Il 12 luglio di ventisette anni fa usciva nelle sale giapponesi Principessa Mononoke, uno dei capolavori a colori del maestro Hayao Miyazaki e dello Studio Ghibli, destinato a lasciare un segno indelebile nel mondo dell’animazione giapponese e non solo.
Un film manifesto che denuncia la smania espansionistica dell’uomo a discapito della natura e lo scontro doloroso tra la civilizzazione e il mondo selvaggio. La pellicola d'animazione è ambientata in un Giappone dominato da una natura ancora incontaminata, durante il periodo Muromachi.
La repentina modernizzazione generata dall’ingresso del ferro e di nuove armi inizia a minare l’armonica convivenza che da millenni caratterizzava il rapporto tra uomo e natura. In un medioevo nipponico, l’inarrestabile progresso industriale sancisce una frattura insanabile e dolorosa tra il passato e un futuro in continua evoluzione.

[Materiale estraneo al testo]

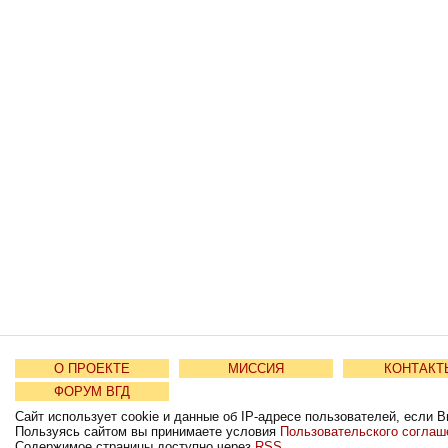
О ПРОЕКТЕ
МИССИЯ
КОНТАКТ
ФОРУМ ВГД
Сайт использует cookie и данные об IP-адресе пользователей, если В
Пользуясь сайтом вы принимаете условия
Пользовательского соглаш
Содержимое страницы доступно через
RSS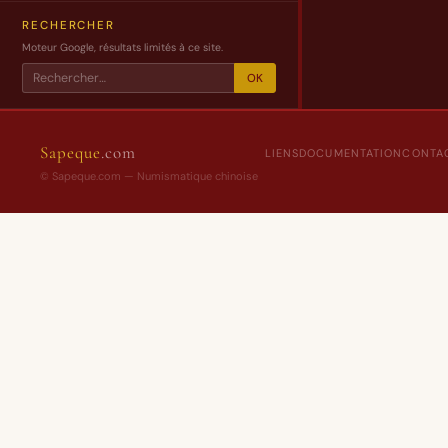
RECHERCHER
Moteur Google, résultats limités à ce site.
OK
Sapeque
.com
LIENS
DOCUMENTATION
CONTA
© Sapeque.com — Numismatique chinoise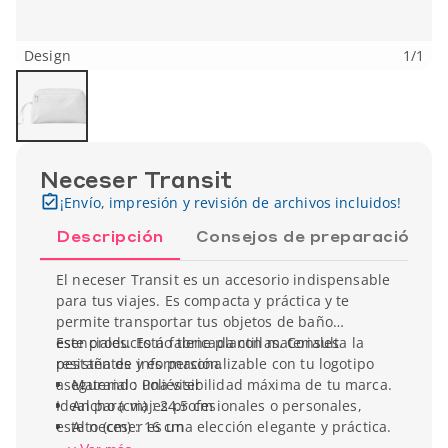
Design
1
/
1
Neceser Transit
¡Envío, impresión y revisión de archivos incluidos!
Descripción
Consejos de preparación
El neceser Transit es un accesorio indispensable
para tus viajes. Es compacta y práctica y te
permite transportar tus objetos de baño
esenciales. Está fabricada con materiales
Este producto no tiene plantillas. Consulta la
resistentes y es personalizable con tu logotipo
pestaña de información.
asegurando una visibilidad máxima de tu marca.
Material : Poliéster
Ideal para viajes profesionales o personales,
Ancho (cm) : 24.5 cm
este neceser es una elección elegante y práctica.
Alto (cm) : 16 cm
Está disponible en tres colores: rojo, negro y
Profundidad : 8 cm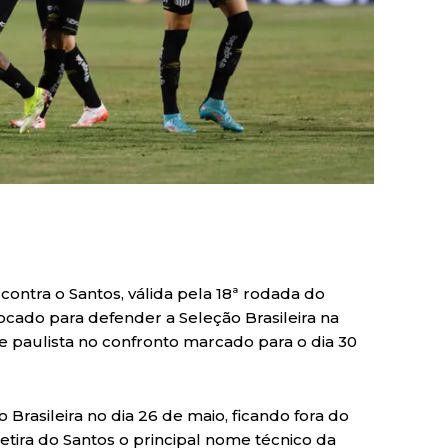
contra o Santos, válida pela 18ª rodada do
ocado para defender a Seleção Brasileira na
 paulista no confronto marcado para o dia 30
 Brasileira no dia 26 de maio, ficando fora do
tira do Santos o principal nome técnico da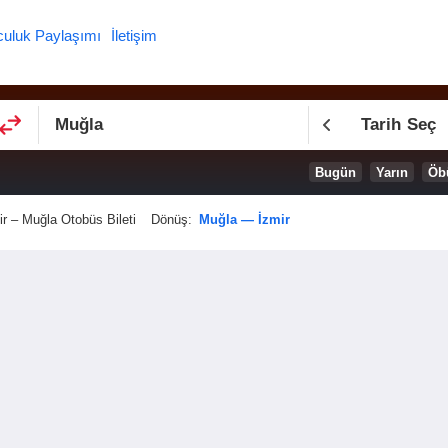
culuk Paylaşımı
İletişim
Tarih Seç
Bugün
Yarın
Öb
ir – Muğla Otobüs Bileti
Dönüş:
Muğla — İzmir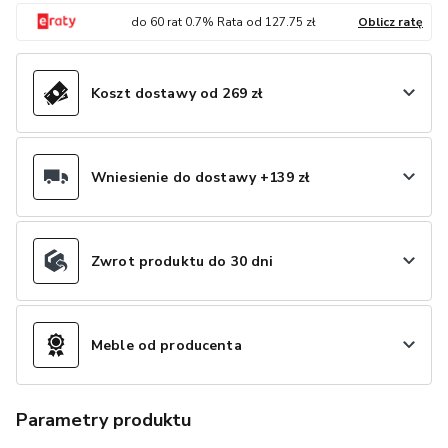
do
60
rat
0.7
% Rata od
127.75
zł
Oblicz ratę
Koszt dostawy od 269 zł
Wniesienie do dostawy +139 zł
Zwrot produktu do 30 dni
Meble od producenta
Parametry produktu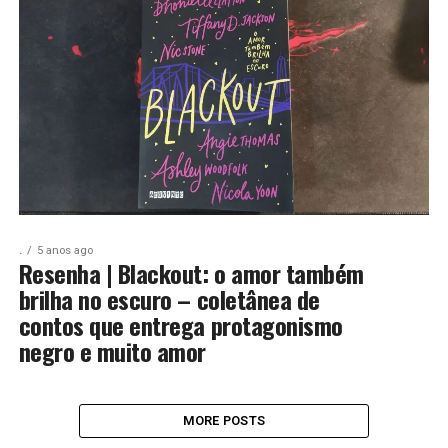
.
5 anos ago
Resenha | Blackout: o amor também
brilha no escuro – coletânea de
contos que entrega protagonismo
negro e muito amor
MORE POSTS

Il protagonista del film è il principe Ashitaka, appartenente al popolo Emishi, ferito dallo spirito di un dio-cinghiale che gli inietta una maledizione, costringendolo a lasciare la propria gente per cercare altrove una cura. Durante il viaggio incontra le guerriere Lady Eboshi, capo della Città del Ferro, desiderosa di espandere i propri possedimenti e San, la principessa spettro – mononoke –, impegnata a difendere la natura e le sue creature. La ragazza-spettro cresciuta con i lupi, dall’indole combattiva e coraggiosa, è incarnazione, come in molte opere dello Studio Ghibli, della potenza dell’emancipazione e determinazione femminile.
La foresta e le creature che la popolano con la loro maestosa presenza, selvaggia e fragile allo stesso tempo, sono l’essenza della narrazione che prende vita tra le foreste degli dei, impenetrabili agli uomini, le montagne lontane e solitarie, i sentieri scoscesi e i fitti boschi. E poi tra i cinghiali, i lupi e gli stambecchi che convivono con creature mitologiche, frutto della fantasia del loro ideatore Miyazaki. Come per altre sue pellicole, il mondo immaginato si ispira a un luogo reale, un'isola giapponese a sud di Kyushu, Yakushima, rivestita di una fitta e rigogliosa vegetazione.
Nella sacralità di questi luoghi arde l’eterno conflitto tra uomo e natura che si traduce anche in un conflitto interiore dei protagonisti. A differenza delle precedenti opere, le sfaccettature umane sono trattate con maggiore maturità, su una dicotomia bene-male che rende i protagonisti chiaroscurali, complessi, sfaccettati, fragili, autentici.